Ce denier rappelle également que la réponse du syndicat de l’enseignement secondaire ne concerne qu’une petite partie des élèves (120.000 élèves). « Pour le primaire, nous n’avons pas encore d’échos quant à la conclusion d’un accord avec le syndicat de l’enseignement de base, soit sur l’avenir de quelques 1,2 millions d’enfants ».

« Il faut réformer d’urgence le système éducatif »

Dans un premier temps, Ridha Zahrouni indique qu’il faut une prise de conscience de la gravité de la situation en se penchant sur les indicateurs qui sont le décrochage scolaire qui concerne 100.000 élèves, le taux de réussite aux examens nationaux qui est situé au quart du taux moyen, les pertes économiques, culturelles sociales et surtout matérielles au nivaux des familles, car « nous sommes en train en réalité d’investir dans l’ignorance et pas dans l’éducation », dit-il.

Il appelle également à sortir de cette dualité de la gestion du système éducatif, considérant que le  sujet de l’éducation est d’intérêt national et concerne plusieurs parties et non pas seulement le ministère et les syndicats.
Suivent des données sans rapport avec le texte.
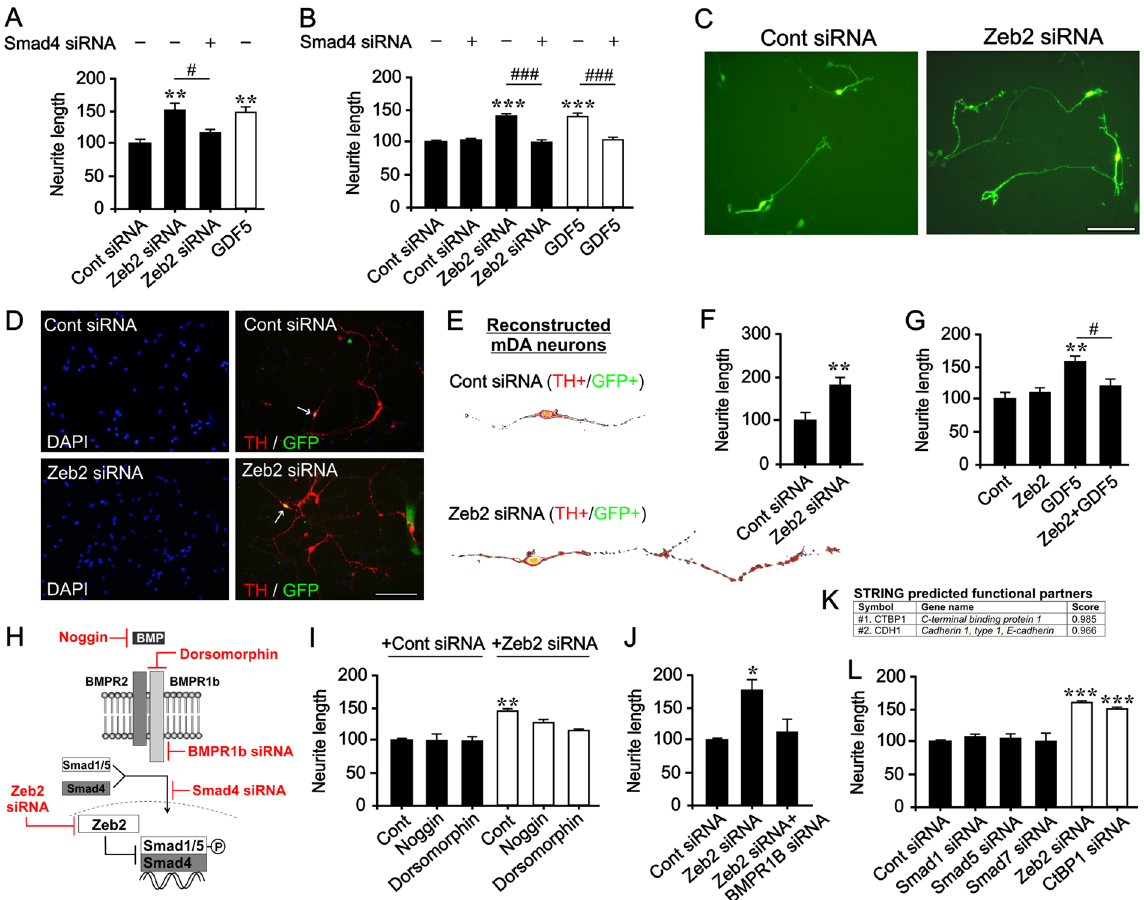
Figure 3. Zeb2 is an endogenous negative regulator of Smad-dependent neurite growth. ( A , B ) Graphs of neurite length relative to control in cultures of ( A ) SH-SY5Y and ( B ) E14 VM neurons transfected with Zeb2 - siRNA or a control siRNA with or without a Smad4 -siRNA and cultured for 72 h. Cells were treated with 100 ng/ml GDF5 as a positive control. ( C , D ) Photomicrographs of ( C ) GFP + neurons and ( D ) mDA neurons (TH + /GFP + ) in cultures of E14 rat VM neurons transfected with Zeb2 -siRNA or a control siRNA at 72 h. ( E ) Reconstructed mDA neurons and ( F ) relative neurite length of mDA neurons from the experiment outlined in ( D ). ( G ) Graph of relative neurite length in cultures of E14 VM neurons transfected with Zeb2 or control expression vectors cultured with or without 100 ng/ml GDF5 for 72 h. ( H ) Schematic of experimental approaches. ( I , J ) Graph of neurite length in cultures of E14 VM neurons transfected with Zeb2 -siRNA or a control siRNA and cultured with noggin or dorsomorphin ( I ) or a control siRNA and BMPR1b -siRNA ( J ), after 72 h. ( K ) STRING score showing the two functional binding partners of Zeb2. ( L ) Graph of neurite length in cultures of E14 VM neurons transfected with control siRNA or Smad1 , Smad5 , Smad7 , Zeb2 or CtBP1 siRNA and cultured for 72 h. (n = 3; * P < 0.05, ** P < 0.01, **** P < 0.0001 vs. control; t-test or ANOVA with post hoc Tukey’s test; # P < 0.05; ### P < 0.001). All data are the mean + SEM. Scale bar = 100 µ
« Il faut arrêter de cantonner la gestion de l’école à la gestion des crises afin de mettre en place une stratégie claire », souligne le président de l’ATUPE.

Dans ce sens Ridha Zahrouni préconise d’institutionnaliser la politique de réforme de l’école et de rendre actif le Conseil supérieur de l’éducation en le dotant d’une composition adéquate aux exigences. Ce conseil sera chargé de la mise en oeuvre des politiques dans le domaine de l’éducation.

« Une stratégie se fait non pas avec l’annonce de moyens, mais avec l’annonce d’objectifs qui permettront de savoir ce que l’on veut faire de l’école et comment nous la voulons. Elle doit se faire également à tous les niveaux, c’est à dire du pré-scolaire jusqu’à l’enseignement supérieur », conclut-il.